Given integers a and b and the relation a <= b, intuitively I feel I can transform this inequality into a strict inequality like this:

a < b + 1

Conversely, I should be able to transform the strict inequality a < b to a non-strict one like this:

a + 1 <= b

My question is, is there any way I can do the same transformations if a and b are real numbers, WITHOUT introducing some kind of slack/surplus variables? I.e. is there a way to do the transformation by only using constants? I do not feel that it should be possible due to the nature of the real numbers, but I would just like to find out.
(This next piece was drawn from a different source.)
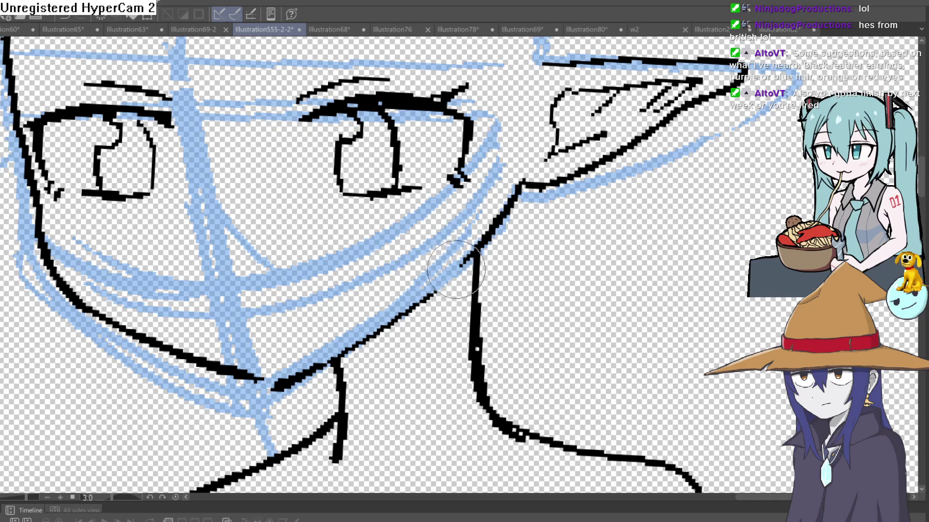
{"action": "scroll", "coordinate": [456, 264], "scroll_direction": "down", "scroll_amount": 1}
{"action": "scroll", "coordinate": [575, 183], "scroll_direction": "down", "scroll_amount": 2}
{"action": "scroll", "coordinate": [573, 183], "scroll_direction": "up", "scroll_amount": 2}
• Excluding "dummy variables", I don't see how one could do it. But with those, I suppose you know that you can do $\forall \epsilon>0: a<b+\epsilon$ for $a\leq b$. – Raskolnikov May 6 '13 at 11:44
• Yea, that was the only solution I could see. It complicates an algorithm I am working on though, so I just wanted to know if there was some other solution. – csvan May 6 '13 at 11:58
• Maybe you can show us what the algorithm is and what you really want to achieve? There might be another way that doesn't involve what you're asking here. – Raskolnikov May 6 '13 at 12:04

Assume you had a continous $f$ and $b$, $c$ such that $$x < b \text{ exactly if } f(x) \leq c \text{.}$$ Pick a sequence $(x_n)$ with $x_n \to b$ from below, i.e. $x_n < b$ for all $n$. You'd then have $$f(x_n) \leq c \text{ for all n}$$ and because $f$ is continuous also $$f(b) \leq c \text{,}$$ but that (according to the initial assumption) means $$b < b$$ which of course is impossible.